[[ PROVIDED ENTRIES open ]]
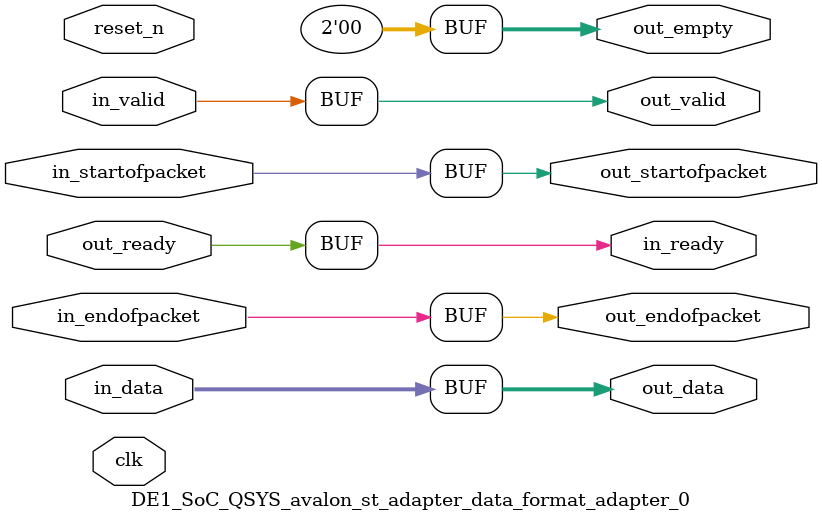
<source format=v>

`timescale 1ns / 100ps
module DE1_SoC_QSYS_avalon_st_adapter_data_format_adapter_0 (
    
      // Interface: clk
      input              clk,
      // Interface: reset
      input              reset_n,
      // Interface: in
      output reg         in_ready,
      input              in_valid,
      input      [23: 0] in_data,
      input              in_startofpacket,
      input              in_endofpacket,
      // Interface: out
      input              out_ready,
      output reg         out_valid,
      output reg [23: 0] out_data,
      output reg         out_startofpacket,
      output reg         out_endofpacket,
      output reg [ 1: 0] out_empty
);



   always @* begin
      in_ready = out_ready;
      out_valid = in_valid;
      out_data = in_data;
      out_startofpacket = in_startofpacket;
      out_endofpacket = in_endofpacket;

      out_empty = 0;

   end

endmodule


</source>
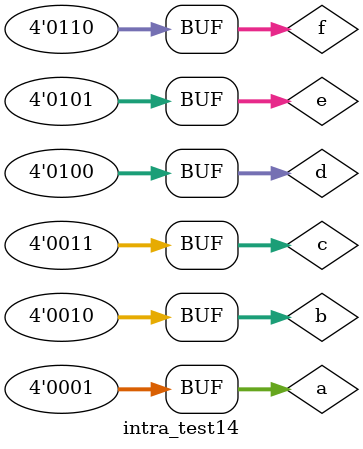
<source format=v>
module intra_test14;
	reg [3:0]a,b,c,d,e,f;
	initial 
		$monitor ($time ,"a = %d b = %d c = %d d = %d e = %d f = %d",a,b,c,d,e,f);
	initial
	begin
		a = #2 4'd01;//1
		b = #3 4'd02;//4
		c = #1 4'd03;//6
	end
	initial
	begin
		 d = #1 4'd04;//3
		 e = #3 4'd05;//4
		 f = #4 4'd06;//6
	end
endmodule 
</source>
[[ PROVIDED ENTRIES closed ]]
→ REQUIRED ACTION: When copying the entries above, keep each word as it is and exclude any image.

→ RESULT FOR THIS EXERCISE:
<source format=v>

`timescale 1ns / 100ps
module DE1_SoC_QSYS_avalon_st_adapter_data_format_adapter_0 (
    
      // Interface: clk
      input              clk,
      // Interface: reset
      input              reset_n,
      // Interface: in
      output reg         in_ready,
      input              in_valid,
      input      [23: 0] in_data,
      input              in_startofpacket,
      input              in_endofpacket,
      // Interface: out
      input              out_ready,
      output reg         out_valid,
      output reg [23: 0] out_data,
      output reg         out_startofpacket,
      output reg         out_endofpacket,
      output reg [ 1: 0] out_empty
);



   always @* begin
      in_ready = out_ready;
      out_valid = in_valid;
      out_data = in_data;
      out_startofpacket = in_startofpacket;
      out_endofpacket = in_endofpacket;

      out_empty = 0;

   end

endmodule


</source>
<source format=v>
module intra_test14;
	reg [3:0]a,b,c,d,e,f;
	initial 
		$monitor ($time ,"a = %d b = %d c = %d d = %d e = %d f = %d",a,b,c,d,e,f);
	initial
	begin
		a = #2 4'd01;//1
		b = #3 4'd02;//4
		c = #1 4'd03;//6
	end
	initial
	begin
		 d = #1 4'd04;//3
		 e = #3 4'd05;//4
		 f = #4 4'd06;//6
	end
endmodule 
</source>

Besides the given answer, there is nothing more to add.